But that’s going to put pressure on the M&D. But if you kind of segment that outside of M&D, M&D as a whole is still going to grow high single-digit, low double-digit. It still has all the compelling factors about it. It’s just we have to think about kind of the impediment with this one rebid, but we feel good about that segment. But I think it’s just too early to tell whether or not — this is going to be margin accretive next year. It’s going to be flat, but we do think there’s going to be some pressure on the revenue side. But again, just reaffirming, it’s just such a terrific segment for us. So I think this is more about an episodic event than any kind of structural change.
Andrew Wittmann: Okay. That makes sense. I guess for my follow-up let’s talk maybe about ATS. The early COVID money from the federal government impacted schools in several ways, but one of them was on capital projects for ventilation and air conditioning projects. Many schools have gone ahead and done those. And I think your business, correct me, if I’m wrong, did benefit from that. How much of some of the pressures that you’re seeing in that part of, I mean, you talked about EV being good. You talked about microgrids being good, but this bundled Energy Solutions business, which is the education business largely is seeing some pressure.

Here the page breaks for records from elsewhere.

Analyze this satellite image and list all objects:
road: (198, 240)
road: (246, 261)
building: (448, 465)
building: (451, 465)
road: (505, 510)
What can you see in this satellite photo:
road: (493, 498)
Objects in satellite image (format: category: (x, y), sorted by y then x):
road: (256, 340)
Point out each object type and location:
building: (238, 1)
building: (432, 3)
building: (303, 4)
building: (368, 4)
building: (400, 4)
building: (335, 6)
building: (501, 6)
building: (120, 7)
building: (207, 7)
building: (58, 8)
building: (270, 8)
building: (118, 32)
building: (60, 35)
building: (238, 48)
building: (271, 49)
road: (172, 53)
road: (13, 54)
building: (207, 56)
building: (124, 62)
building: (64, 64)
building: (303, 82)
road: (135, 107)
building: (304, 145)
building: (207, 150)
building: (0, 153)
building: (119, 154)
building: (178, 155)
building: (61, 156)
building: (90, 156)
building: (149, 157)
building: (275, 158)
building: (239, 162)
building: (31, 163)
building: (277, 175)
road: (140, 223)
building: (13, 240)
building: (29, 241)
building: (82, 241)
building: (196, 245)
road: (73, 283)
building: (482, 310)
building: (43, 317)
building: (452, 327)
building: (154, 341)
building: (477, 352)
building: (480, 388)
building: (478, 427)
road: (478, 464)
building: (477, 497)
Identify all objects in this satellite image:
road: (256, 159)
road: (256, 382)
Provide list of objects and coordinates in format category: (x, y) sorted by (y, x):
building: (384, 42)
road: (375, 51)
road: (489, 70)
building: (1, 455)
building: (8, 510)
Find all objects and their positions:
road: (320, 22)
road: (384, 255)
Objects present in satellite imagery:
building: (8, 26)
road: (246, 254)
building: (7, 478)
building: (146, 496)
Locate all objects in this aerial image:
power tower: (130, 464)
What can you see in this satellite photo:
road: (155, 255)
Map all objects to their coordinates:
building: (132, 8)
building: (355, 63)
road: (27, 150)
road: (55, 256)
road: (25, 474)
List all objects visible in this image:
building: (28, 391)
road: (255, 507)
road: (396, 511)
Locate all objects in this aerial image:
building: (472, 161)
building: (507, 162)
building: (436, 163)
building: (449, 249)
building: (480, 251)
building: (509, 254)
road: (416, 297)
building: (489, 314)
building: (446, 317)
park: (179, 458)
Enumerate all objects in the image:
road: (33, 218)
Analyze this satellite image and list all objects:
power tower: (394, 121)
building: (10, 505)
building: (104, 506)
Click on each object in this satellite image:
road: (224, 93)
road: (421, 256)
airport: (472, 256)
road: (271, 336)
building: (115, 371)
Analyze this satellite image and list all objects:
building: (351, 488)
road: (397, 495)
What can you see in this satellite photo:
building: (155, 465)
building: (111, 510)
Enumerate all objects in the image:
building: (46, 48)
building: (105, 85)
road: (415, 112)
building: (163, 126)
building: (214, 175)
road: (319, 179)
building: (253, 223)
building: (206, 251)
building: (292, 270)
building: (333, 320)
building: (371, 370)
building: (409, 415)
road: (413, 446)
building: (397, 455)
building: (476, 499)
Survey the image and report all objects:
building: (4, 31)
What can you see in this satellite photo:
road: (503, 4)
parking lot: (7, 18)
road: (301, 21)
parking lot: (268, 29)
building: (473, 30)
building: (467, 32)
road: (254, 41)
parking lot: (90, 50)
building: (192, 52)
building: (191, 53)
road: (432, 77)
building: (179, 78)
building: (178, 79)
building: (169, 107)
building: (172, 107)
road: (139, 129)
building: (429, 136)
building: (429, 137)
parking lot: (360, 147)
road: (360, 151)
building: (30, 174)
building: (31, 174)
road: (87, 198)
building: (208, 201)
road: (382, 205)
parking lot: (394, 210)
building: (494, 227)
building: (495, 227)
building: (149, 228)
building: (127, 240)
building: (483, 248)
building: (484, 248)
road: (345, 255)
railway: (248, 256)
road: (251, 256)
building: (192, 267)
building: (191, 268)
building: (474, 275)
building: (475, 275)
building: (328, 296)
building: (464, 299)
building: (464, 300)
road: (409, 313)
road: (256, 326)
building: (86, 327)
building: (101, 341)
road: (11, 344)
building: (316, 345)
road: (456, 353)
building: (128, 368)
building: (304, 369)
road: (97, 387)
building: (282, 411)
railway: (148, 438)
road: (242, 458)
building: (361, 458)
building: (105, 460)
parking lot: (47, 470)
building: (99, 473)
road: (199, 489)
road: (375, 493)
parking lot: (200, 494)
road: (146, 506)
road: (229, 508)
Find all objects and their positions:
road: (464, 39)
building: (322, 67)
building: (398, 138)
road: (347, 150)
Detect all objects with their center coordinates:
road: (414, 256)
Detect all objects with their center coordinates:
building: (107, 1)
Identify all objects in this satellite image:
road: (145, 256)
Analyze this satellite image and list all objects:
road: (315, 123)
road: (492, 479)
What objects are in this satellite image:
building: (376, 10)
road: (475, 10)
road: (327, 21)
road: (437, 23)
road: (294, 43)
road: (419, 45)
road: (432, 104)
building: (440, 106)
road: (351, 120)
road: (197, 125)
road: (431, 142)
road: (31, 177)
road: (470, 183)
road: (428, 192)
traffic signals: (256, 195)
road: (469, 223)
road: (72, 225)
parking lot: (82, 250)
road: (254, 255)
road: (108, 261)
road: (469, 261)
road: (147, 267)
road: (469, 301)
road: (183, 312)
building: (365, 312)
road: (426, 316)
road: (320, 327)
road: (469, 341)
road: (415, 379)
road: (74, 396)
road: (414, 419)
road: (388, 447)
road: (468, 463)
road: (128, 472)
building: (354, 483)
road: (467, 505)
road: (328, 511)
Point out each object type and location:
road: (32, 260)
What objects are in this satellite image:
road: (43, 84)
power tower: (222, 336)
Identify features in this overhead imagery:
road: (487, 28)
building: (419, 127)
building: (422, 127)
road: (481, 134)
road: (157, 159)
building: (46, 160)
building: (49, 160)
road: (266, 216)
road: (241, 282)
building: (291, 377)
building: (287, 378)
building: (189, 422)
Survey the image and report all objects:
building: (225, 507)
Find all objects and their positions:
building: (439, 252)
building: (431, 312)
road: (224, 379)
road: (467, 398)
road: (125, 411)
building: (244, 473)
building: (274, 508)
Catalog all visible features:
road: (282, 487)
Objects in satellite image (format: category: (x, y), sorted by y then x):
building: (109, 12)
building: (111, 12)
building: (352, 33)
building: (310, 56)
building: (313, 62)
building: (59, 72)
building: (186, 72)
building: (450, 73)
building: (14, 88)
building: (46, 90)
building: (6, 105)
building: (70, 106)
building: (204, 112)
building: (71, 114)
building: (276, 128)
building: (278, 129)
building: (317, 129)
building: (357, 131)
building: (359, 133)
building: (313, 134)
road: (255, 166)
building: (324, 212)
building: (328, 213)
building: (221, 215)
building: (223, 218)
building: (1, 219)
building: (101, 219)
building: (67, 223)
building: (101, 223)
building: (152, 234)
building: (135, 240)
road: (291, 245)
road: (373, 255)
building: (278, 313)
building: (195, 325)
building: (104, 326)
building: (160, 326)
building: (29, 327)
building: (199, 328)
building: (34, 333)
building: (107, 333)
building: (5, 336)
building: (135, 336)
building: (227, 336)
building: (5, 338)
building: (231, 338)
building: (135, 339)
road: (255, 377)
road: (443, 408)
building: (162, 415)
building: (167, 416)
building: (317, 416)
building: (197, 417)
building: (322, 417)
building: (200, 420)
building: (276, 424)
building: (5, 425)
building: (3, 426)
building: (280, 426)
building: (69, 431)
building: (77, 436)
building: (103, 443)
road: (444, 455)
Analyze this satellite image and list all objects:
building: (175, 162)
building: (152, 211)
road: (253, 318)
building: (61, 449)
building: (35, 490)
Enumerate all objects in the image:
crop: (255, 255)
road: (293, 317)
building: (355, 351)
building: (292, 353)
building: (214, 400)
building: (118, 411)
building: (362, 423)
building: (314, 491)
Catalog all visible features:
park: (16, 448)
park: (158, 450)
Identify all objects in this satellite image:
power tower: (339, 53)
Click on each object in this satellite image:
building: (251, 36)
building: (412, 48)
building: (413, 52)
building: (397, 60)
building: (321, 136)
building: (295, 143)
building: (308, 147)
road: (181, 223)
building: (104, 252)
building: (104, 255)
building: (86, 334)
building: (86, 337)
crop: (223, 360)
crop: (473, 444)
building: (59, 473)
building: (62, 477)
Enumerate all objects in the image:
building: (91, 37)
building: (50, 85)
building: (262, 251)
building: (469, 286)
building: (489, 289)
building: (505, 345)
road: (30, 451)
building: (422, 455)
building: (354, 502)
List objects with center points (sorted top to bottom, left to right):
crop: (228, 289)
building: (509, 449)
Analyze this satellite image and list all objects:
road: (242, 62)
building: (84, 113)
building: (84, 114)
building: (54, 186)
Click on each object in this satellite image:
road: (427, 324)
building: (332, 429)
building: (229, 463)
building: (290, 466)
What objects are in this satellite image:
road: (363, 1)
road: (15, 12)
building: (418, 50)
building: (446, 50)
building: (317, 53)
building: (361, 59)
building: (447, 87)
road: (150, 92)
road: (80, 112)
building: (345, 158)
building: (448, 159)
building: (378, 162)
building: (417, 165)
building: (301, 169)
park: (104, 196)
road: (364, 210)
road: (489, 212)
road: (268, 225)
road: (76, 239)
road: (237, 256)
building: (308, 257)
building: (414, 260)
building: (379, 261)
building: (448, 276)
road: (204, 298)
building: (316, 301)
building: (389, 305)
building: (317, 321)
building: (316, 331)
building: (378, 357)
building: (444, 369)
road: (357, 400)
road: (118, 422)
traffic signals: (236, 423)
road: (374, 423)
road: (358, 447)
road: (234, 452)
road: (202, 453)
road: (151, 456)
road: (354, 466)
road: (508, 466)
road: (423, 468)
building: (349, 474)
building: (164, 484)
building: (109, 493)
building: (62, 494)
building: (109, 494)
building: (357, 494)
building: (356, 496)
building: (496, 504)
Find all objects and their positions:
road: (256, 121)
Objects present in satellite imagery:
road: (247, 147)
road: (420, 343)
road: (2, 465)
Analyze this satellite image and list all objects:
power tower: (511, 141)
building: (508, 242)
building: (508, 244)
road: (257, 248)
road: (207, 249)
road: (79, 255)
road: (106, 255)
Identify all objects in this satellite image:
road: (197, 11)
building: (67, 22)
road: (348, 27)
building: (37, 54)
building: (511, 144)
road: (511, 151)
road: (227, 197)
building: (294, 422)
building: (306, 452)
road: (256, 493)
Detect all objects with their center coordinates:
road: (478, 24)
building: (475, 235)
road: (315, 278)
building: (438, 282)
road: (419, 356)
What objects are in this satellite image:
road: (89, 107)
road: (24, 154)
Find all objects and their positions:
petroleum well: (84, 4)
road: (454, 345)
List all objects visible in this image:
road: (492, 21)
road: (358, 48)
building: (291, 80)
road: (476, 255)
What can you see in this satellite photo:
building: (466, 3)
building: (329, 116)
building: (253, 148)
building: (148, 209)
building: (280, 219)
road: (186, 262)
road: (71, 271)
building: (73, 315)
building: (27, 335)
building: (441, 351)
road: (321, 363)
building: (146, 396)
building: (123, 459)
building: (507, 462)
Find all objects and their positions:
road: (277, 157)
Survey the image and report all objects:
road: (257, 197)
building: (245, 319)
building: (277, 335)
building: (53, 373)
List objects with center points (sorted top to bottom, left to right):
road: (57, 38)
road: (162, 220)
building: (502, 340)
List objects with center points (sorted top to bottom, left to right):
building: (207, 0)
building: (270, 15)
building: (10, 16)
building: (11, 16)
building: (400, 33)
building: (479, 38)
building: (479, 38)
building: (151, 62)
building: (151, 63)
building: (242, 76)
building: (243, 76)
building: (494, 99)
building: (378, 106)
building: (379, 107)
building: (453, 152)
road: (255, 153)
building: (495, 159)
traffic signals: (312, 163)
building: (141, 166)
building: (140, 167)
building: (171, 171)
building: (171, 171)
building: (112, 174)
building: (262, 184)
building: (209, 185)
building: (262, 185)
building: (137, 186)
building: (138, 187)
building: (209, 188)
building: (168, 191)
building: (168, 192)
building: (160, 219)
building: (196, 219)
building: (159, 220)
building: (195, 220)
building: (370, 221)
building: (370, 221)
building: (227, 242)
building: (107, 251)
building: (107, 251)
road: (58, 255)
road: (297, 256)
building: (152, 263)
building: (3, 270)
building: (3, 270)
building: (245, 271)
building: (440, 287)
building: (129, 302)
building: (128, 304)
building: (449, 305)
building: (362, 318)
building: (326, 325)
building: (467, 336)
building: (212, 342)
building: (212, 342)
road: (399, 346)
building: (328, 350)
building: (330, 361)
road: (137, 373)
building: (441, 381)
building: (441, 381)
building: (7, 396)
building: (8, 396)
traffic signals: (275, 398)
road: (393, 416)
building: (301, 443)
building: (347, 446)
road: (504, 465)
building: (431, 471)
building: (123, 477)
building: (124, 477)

Is it just — is it a tough compare from the federal dollars that’s kind of propped up that market for a couple of years. I know you mentioned interest rates. But is there this other effect as well? Or do you not see that as being one of the reasons for some of the pressure you’re seeing today there?
Scott Salmirs: Yes. I think it’s like — I don’t want to oversimplify it, but so much of this is weighted towards interest rates because what happens, Andy, is that these are all highly financed, almost 100% financed, right? So when a school is looking at their infrastructure and a large-scale project that they want to put forward, they do that against the interest rate environment and the ROI against it. And when interest rates go up like this, it just puts pressure on those ROIs. And then what starts happening as you start going through this triage process where there are some schools that irregardless of the ROI have to make these changes to their air conditioning systems to the lighting and they still move ahead. And that’s why our BES segment isn’t zero, right?
It’s just — it’s got pressure, but there are still projects that are happening. Where we’re seeing the pressure is those projects that it’s more of a nice to have. It’s on the fringe, and now the ROIs get to a place where a lot of them aren’t even canceling the projects, they’re just kicking the can because they want to do them, but they’re protracting them. So — and that’s why because we don’t think the interest rate environment is going to dramatically change anytime soon, we think there could be pressure in ’24. But the BES segment is kind of alive and well. And if you were to take like a five-year view, we’re as excited as ever. But I think until we get a little relief on interest rates and the ROIs become more compelling, they’ll have pressure.
And now as we look at it, just to finish it up, as we start hunting again, we’re now hunting for projects where it’s not necessarily just about ROI on the fringe. We’re looking at school districts where it’s like they have to do these projects. But that takes time. There’s a lead time on that. But it’s — interest rates is the majority of it, Andy.